Four key trends holding back faster progress

  1. Around two-thirds of global final energy demand growth since 2019 has been concentrated in industry, a sector where energy intensity progress has slowed sharply. Industrial energy demand growth has accelerated since 2019, while the average annual rate of industrial energy intensity improvement fell to under 0.5% over that same period, compared to almost 2% last decade. This global shift towards more intensive energy use in industry is offsetting gains made in other sectors and is weighing down overall efficiency progress.
  2. Policies have lagged technology progress, leaving significant savings on the table. Many appliances being sold today are often only half as efficient as the best available models. As technologies have become more efficient in recent years, energy efficiency standards have not progressed at the same pace. For example, the efficiency of best-in-class lightbulbs doubled in the last 15 years, while minimum performance standards have only gone up by 30%.
  3. Increased access to air conditioners has pushed up cooling-related electricity demand. Higher living standards have allowed more people to afford much-needed cooling technologies such as air conditioners, especially in emerging economies. In fact, energy for space cooling has seen the fastest growth of any end-use in buildings since 2000, growing over 4% per year. However, this increased demand has been met with equipment that is not highly efficient, further straining energy systems at a time of rapid growth. If every air conditioner bought since 2019 had been the most efficient available, the world could have avoided electricity demand growth equivalent to the demand growth from data centres over the same period.
  4. Electricity demand growth has outpaced renewable supply leading to an overall increase in less efficient fossil fuel generation. Electricity demand has grown two to three times faster than overall energy demand since 2019. In some regions, this rising demand has led to greater use of inefficient generation sources, placing upward pressure on primary energy demand and slowing energy intensity progress.

 

Investment in energy efficiency set to rise

Global energy efficiency-related investment is set to reach almost $800 billion in 2025, rising 6% from last year and more than 70% above 2015 levels. But higher material costs and declining public support in some countries are constraining progress.

Two-thirds of end-use investment is concentrated in China, the US and the EU, though the fastest growth over the past decade occurred in India and Southeast Asia.

Nearly 18 million people were employed in energy efficiency in 2024, but labour shortages remain persistent across many regions.

Impact of energy efficiency practices

New analysis shows how efficiency gains since 2010 have kept emissions 20% lower than they otherwise would have been, reduced household energy bills by up to 20% in advanced economies, and helped industry produce 20% more value per unit of energy consumed. Efficiency measures also avoided the need for 20% more fossil fuel imports in IEA countries.

In 2025, countries implemented more than 250 new or updated efficiency-related policies, representing over 85% of global energy demand. More than 50 nations have also set updated efficiency targets in their Nationally Determined Contributions ahead of COP30.

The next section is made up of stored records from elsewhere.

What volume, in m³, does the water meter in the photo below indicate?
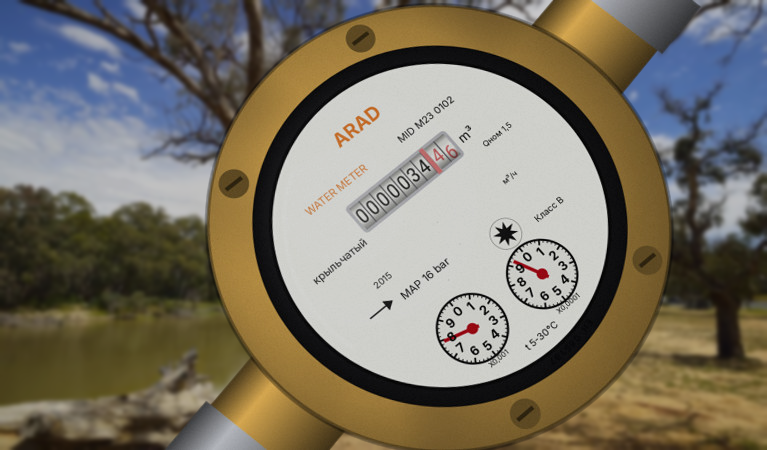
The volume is 34.4579 m³
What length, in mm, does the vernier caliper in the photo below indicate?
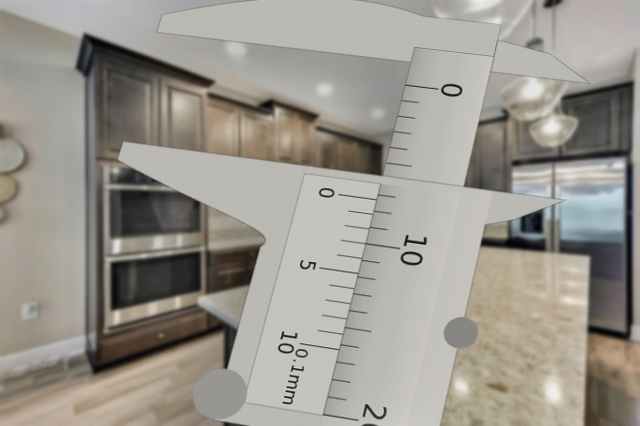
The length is 7.3 mm
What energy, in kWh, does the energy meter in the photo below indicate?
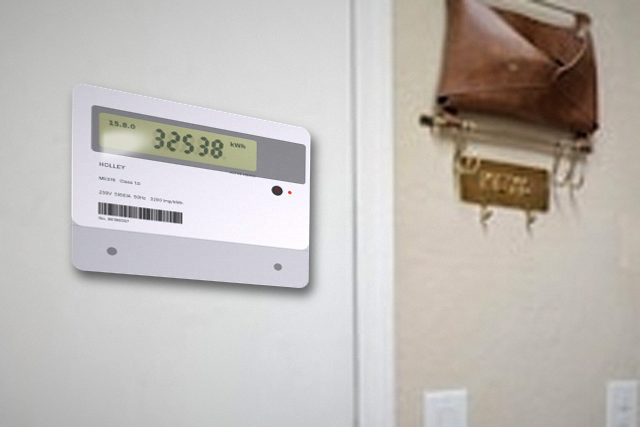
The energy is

The IEA says governments must both raise the ambition of existing policies and close persistent gaps. Many standards have not kept pace with technologies now widely available, while half of countries still lack efficiency requirements for new buildings.

Mandatory performance standards for industrial motors are missing in two-thirds of countries. Identifying and closing these gaps, the agency says, will be essential to accelerating progress this decade.